- Born: 8 December 1985 (age 40) Łódź, Poland
- Education: Film School in Łódź, Higher School of Art and Projecting in Łódź, Kulturama in Stockholm
- Occupations: Film director, screenwriter, investigative journalist, model
- Political party: Democratic Party
- Parent: Wojciech Gryniewicz

= Małgorzata Gryniewicz =

Polish film director

Malgorzata Gryniewicz (born 8 December 1985 in Łódź, Poland; also known as Eleonora Gryniewicz) is a Polish politician, journalist, casting director, and director of feature and documentary films. She is the daughter of the Polish sculptor Wojciech Gryniewicz.

== Early career ==
Gryniewicz studied film in Lodz from 2002 to 2008, including at the Higher School of Art and Projecting.
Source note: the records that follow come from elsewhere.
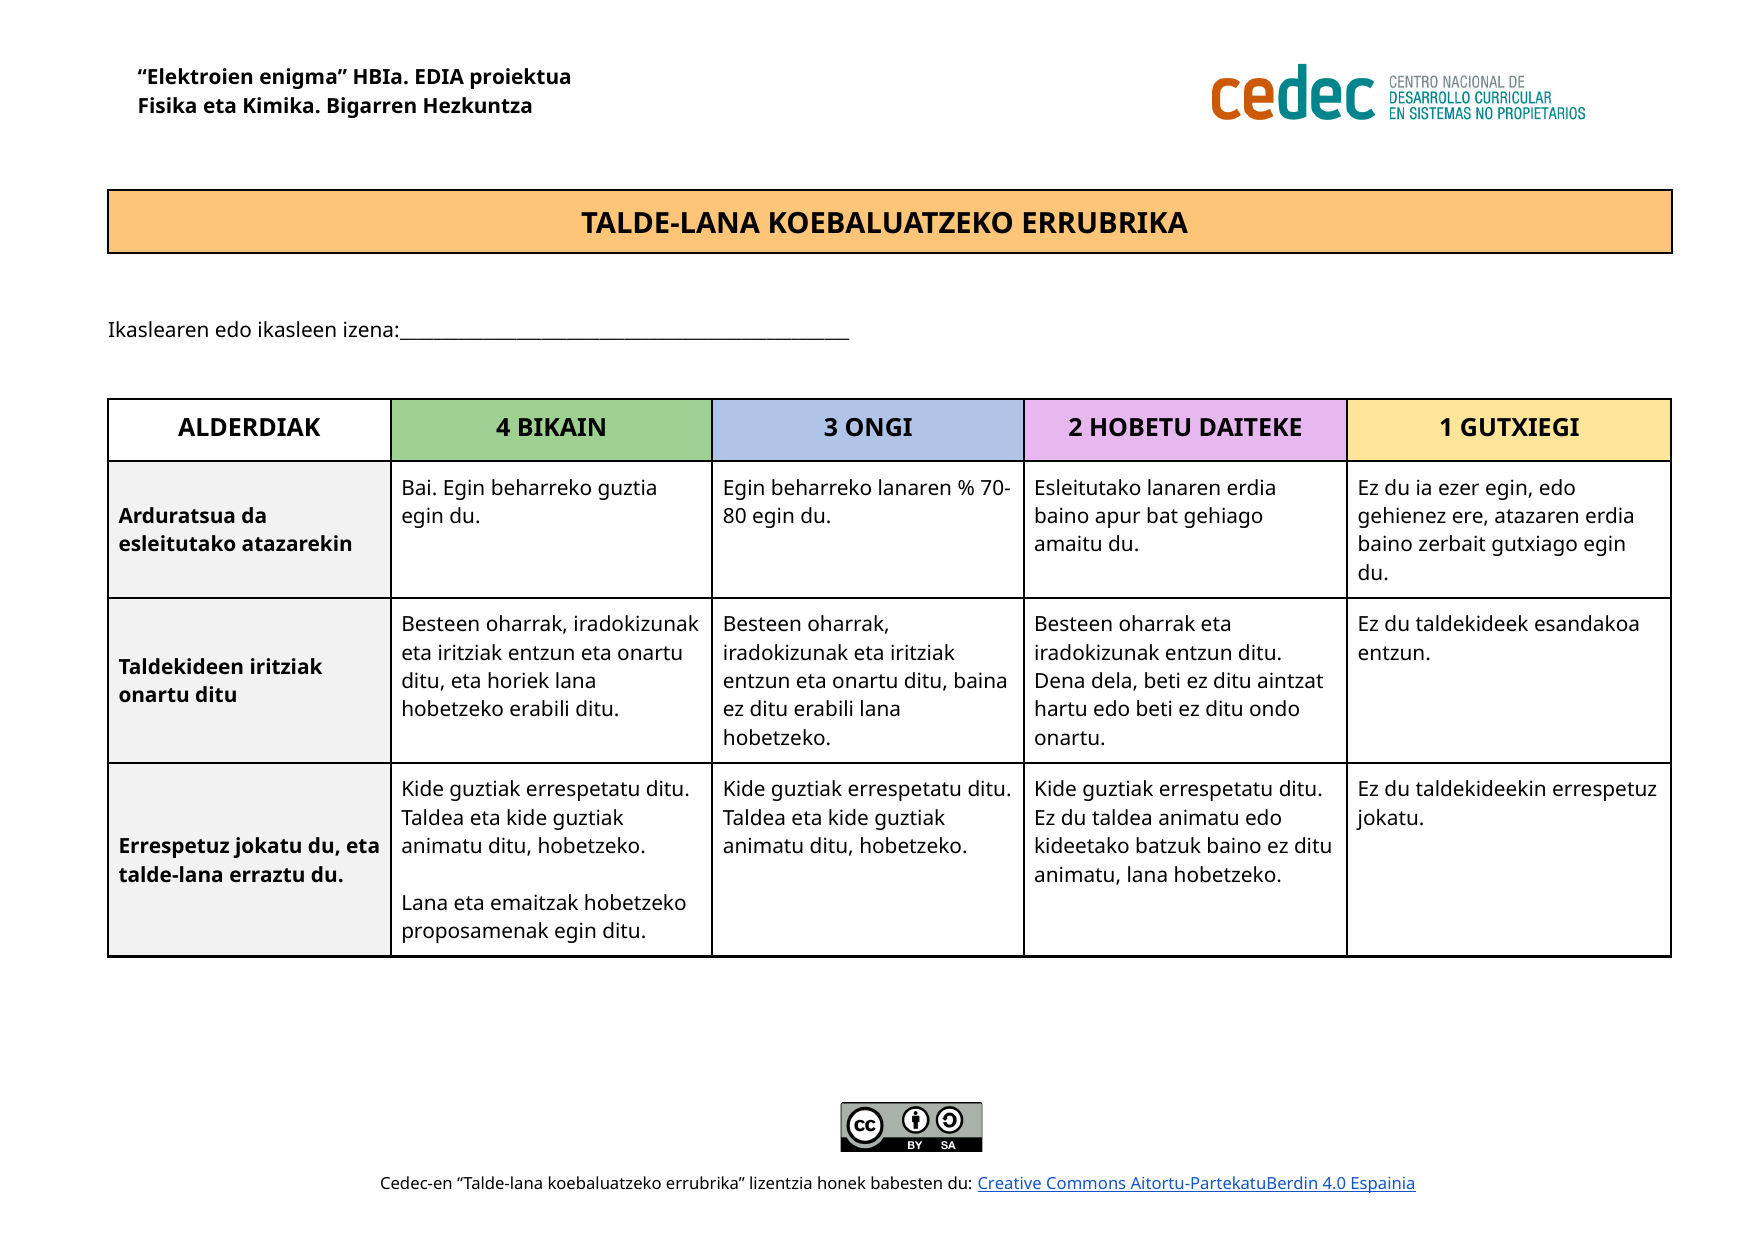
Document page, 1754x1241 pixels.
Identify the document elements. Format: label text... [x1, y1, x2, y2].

table_header 1 GUTXIEGI [1348, 400, 1670, 460]
text Ikaslearen edo ikasleen izena:______________________________________________________ [108, 315, 1688, 344]
picture [840, 1102, 983, 1152]
table_header 2 HOBETU DAITEKE [1025, 400, 1346, 460]
table_cell Egin beharreko lanaren % 70-80 egin du. [713, 462, 1023, 597]
table_cell Kide guztiak errespetatu ditu. Taldea eta kide guztiak animatu ditu, hobetzeko. [713, 764, 1023, 955]
table_cell Esleitutako lanaren erdia baino apur bat gehiago amaitu du. [1025, 462, 1346, 597]
table_cell Errespetuz jokatu du, eta talde-lana erraztu du. [109, 764, 390, 955]
table_header ALDERDIAK [109, 400, 390, 460]
table_header 3 ONGI [713, 400, 1023, 460]
table_cell Bai. Egin beharreko guztia egin du. [392, 462, 711, 597]
table_cell Besteen oharrak, iradokizunak eta iritziak entzun eta onartu ditu, eta horiek lana hobetzeko erabili ditu. [392, 599, 711, 762]
table_cell Ez du taldekideekin errespetuz jokatu. [1348, 764, 1670, 955]
picture [1209, 61, 1593, 130]
table_cell Kide guztiak errespetatu ditu. Ez du taldea animatu edo kideetako batzuk baino ez ditu animatu, lana hobetzeko. [1025, 764, 1346, 955]
table_cell Besteen oharrak, iradokizunak eta iritziak entzun eta onartu ditu, baina ez ditu erabili lana hobetzeko. [713, 599, 1023, 762]
table_cell Taldekideen iritziak onartu ditu [109, 599, 390, 762]
table_header TALDE-LANA KOEBALUATZEKO ERRUBRIKA [109, 191, 1671, 252]
table_cell Ez du taldekideek esandakoa entzun. [1348, 599, 1670, 762]
table_cell Kide guztiak errespetatu ditu. Taldea eta kide guztiak animatu ditu, hobetzeko. Lana eta emaitzak hobetzeko proposamenak egin ditu. [392, 764, 711, 955]
table_cell Ez du ia ezer egin, edo gehienez ere, atazaren erdia baino zerbait gutxiago egin du. [1348, 462, 1670, 597]
table_cell Arduratsua da esleitutako atazarekin [109, 462, 390, 597]
table_cell Besteen oharrak eta iradokizunak entzun ditu. Dena dela, beti ez ditu aintzat hartu edo beti ez ditu ondo onartu. [1025, 599, 1346, 762]
table_header 4 BIKAIN [392, 400, 711, 460]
She worked for Swedish TV stations Sveriges Television, TV3, TV4, and TV6, and in Poland she worked at the news station TVN 24.
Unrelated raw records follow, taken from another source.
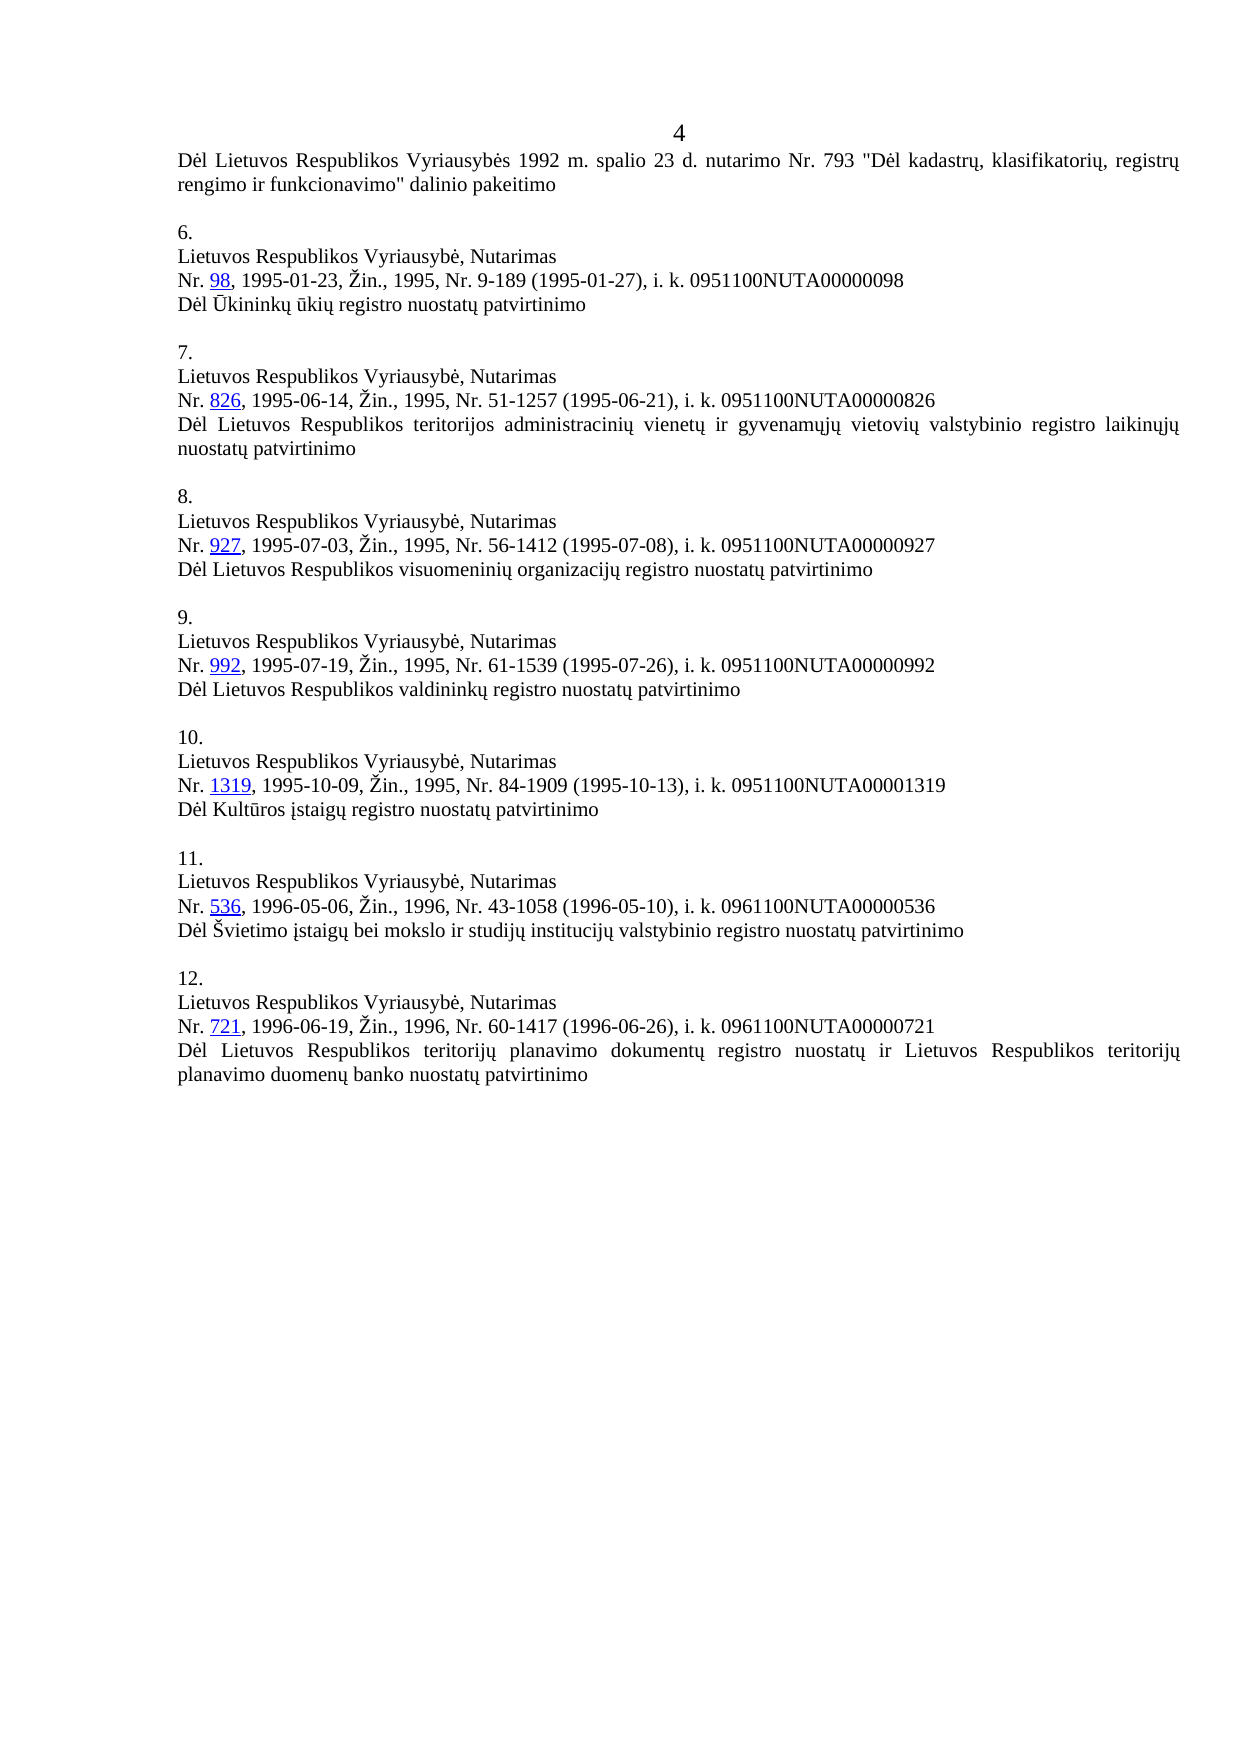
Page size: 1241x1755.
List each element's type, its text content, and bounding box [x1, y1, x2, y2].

text Lietuvos Respublikos Vyriausybė, Nutarimas [177, 364, 1181, 388]
text Nr. 826, 1995-06-14, Žin., 1995, Nr. 51-1257 (1995-06-21), i. k. 0951100NUTA00000826 [177, 388, 1181, 412]
text 8. [177, 484, 1181, 508]
text Dėl Lietuvos Respublikos Vyriausybės 1992 m. spalio 23 d. nutarimo Nr. 793 "Dėl kadastrų, klasifikatorių, registrų rengimo ir funkcionavimo" dalinio pakeitimo [177, 148, 1181, 196]
text Nr. 721, 1996-06-19, Žin., 1996, Nr. 60-1417 (1996-06-26), i. k. 0961100NUTA00000721 [177, 1014, 1181, 1038]
text Nr. 98, 1995-01-23, Žin., 1995, Nr. 9-189 (1995-01-27), i. k. 0951100NUTA00000098 [177, 268, 1181, 292]
text Lietuvos Respublikos Vyriausybė, Nutarimas [177, 244, 1181, 268]
text Lietuvos Respublikos Vyriausybė, Nutarimas [177, 749, 1181, 773]
text Lietuvos Respublikos Vyriausybė, Nutarimas [177, 508, 1181, 533]
text Nr. 927, 1995-07-03, Žin., 1995, Nr. 56-1412 (1995-07-08), i. k. 0951100NUTA00000927 [177, 533, 1181, 557]
text 9. [177, 605, 1181, 629]
text 12. [177, 966, 1181, 990]
text Dėl Lietuvos Respublikos teritorijos administracinių vienetų ir gyvenamųjų vietovių valstybinio registro laikinųjų nuostatų patvirtinimo [177, 412, 1181, 460]
text Dėl Lietuvos Respublikos visuomeninių organizacijų registro nuostatų patvirtinimo [177, 557, 1181, 581]
text 7. [177, 340, 1181, 364]
text 10. [177, 725, 1181, 749]
text Nr. 992, 1995-07-19, Žin., 1995, Nr. 61-1539 (1995-07-26), i. k. 0951100NUTA00000992 [177, 653, 1181, 677]
text Lietuvos Respublikos Vyriausybė, Nutarimas [177, 629, 1181, 653]
text Dėl Kultūros įstaigų registro nuostatų patvirtinimo [177, 797, 1181, 821]
text Dėl Ūkininkų ūkių registro nuostatų patvirtinimo [177, 292, 1181, 316]
text Dėl Lietuvos Respublikos teritorijų planavimo dokumentų registro nuostatų ir Lietuvos Respublikos teritorijų planavimo duomenų banko nuostatų patvirtinimo [177, 1038, 1181, 1086]
text Lietuvos Respublikos Vyriausybė, Nutarimas [177, 869, 1181, 893]
text Lietuvos Respublikos Vyriausybė, Nutarimas [177, 990, 1181, 1014]
text Nr. 536, 1996-05-06, Žin., 1996, Nr. 43-1058 (1996-05-10), i. k. 0961100NUTA00000536 [177, 893, 1181, 918]
text Dėl Lietuvos Respublikos valdininkų registro nuostatų patvirtinimo [177, 677, 1181, 701]
text 6. [177, 220, 1181, 244]
text Nr. 1319, 1995-10-09, Žin., 1995, Nr. 84-1909 (1995-10-13), i. k. 0951100NUTA00001319 [177, 773, 1181, 797]
text Dėl Švietimo įstaigų bei mokslo ir studijų institucijų valstybinio registro nuostatų patvirtinimo [177, 918, 1181, 942]
text 11. [177, 845, 1181, 869]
She was a producer on the film "Dandys With Money", which reached the top of the Swedish music competition "Metro On Stage".

==Politics==

Gryniewicz's career in politics includes being secretary of the Łódź Voivodeship branch of the Polish Democratic Party from 2012 to the present; standing as a candidate for Civic Platform in local elections in Łódź in 2014; standing as a candidate for Europa Plus in the 2014 European Parliament elections; and standing as a candidate for United Left in the 2015 Polish parliamentary elections.

==Film awards==
In 2006 Gryniewicz won the "director's best dokument" award for her film "One Way Trip" at the Prague Film Festival, and in 2007 her films "Älgar i tomteland" and "Łosie w krainie krasnali" won awards at Film Festival Onet.pl and Kino Polska.
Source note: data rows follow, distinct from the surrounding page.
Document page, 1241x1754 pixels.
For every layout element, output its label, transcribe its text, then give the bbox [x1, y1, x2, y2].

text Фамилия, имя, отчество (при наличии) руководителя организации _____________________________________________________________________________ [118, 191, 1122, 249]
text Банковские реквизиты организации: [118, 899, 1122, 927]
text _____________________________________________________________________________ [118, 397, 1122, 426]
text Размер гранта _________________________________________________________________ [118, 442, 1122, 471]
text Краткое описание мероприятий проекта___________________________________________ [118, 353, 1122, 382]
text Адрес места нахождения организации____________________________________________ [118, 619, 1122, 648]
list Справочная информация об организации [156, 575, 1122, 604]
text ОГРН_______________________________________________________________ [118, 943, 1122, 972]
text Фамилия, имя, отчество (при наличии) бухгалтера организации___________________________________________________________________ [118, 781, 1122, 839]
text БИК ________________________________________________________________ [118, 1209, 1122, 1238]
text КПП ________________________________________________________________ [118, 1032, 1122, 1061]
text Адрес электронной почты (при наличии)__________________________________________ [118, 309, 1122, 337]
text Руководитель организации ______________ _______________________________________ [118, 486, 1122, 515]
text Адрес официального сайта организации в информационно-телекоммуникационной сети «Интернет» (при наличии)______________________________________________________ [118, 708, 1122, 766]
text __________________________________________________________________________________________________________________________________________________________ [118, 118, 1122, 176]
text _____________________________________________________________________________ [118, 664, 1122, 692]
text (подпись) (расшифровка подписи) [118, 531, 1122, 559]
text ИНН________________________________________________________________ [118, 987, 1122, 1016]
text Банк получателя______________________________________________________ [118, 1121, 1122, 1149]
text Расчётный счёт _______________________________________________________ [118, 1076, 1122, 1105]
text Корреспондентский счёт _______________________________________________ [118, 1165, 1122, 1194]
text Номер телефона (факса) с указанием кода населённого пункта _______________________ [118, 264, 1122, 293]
In 2009 and 2010 her film "Treasures Ani K" (in Polish: "Skarby Ani K") won numerous awards, including the "director's best dokument" award at film festivals in Rychnov nad Kněžnou, Łódź, Wrocław,, Zielona Góra, Lądek-Zdrój,^{[citation needed]} Olsztyn,, Polanica-Zdrój, Lublin, Nowa Sól,, and Gliwice , as well as an award at Media TV Plus.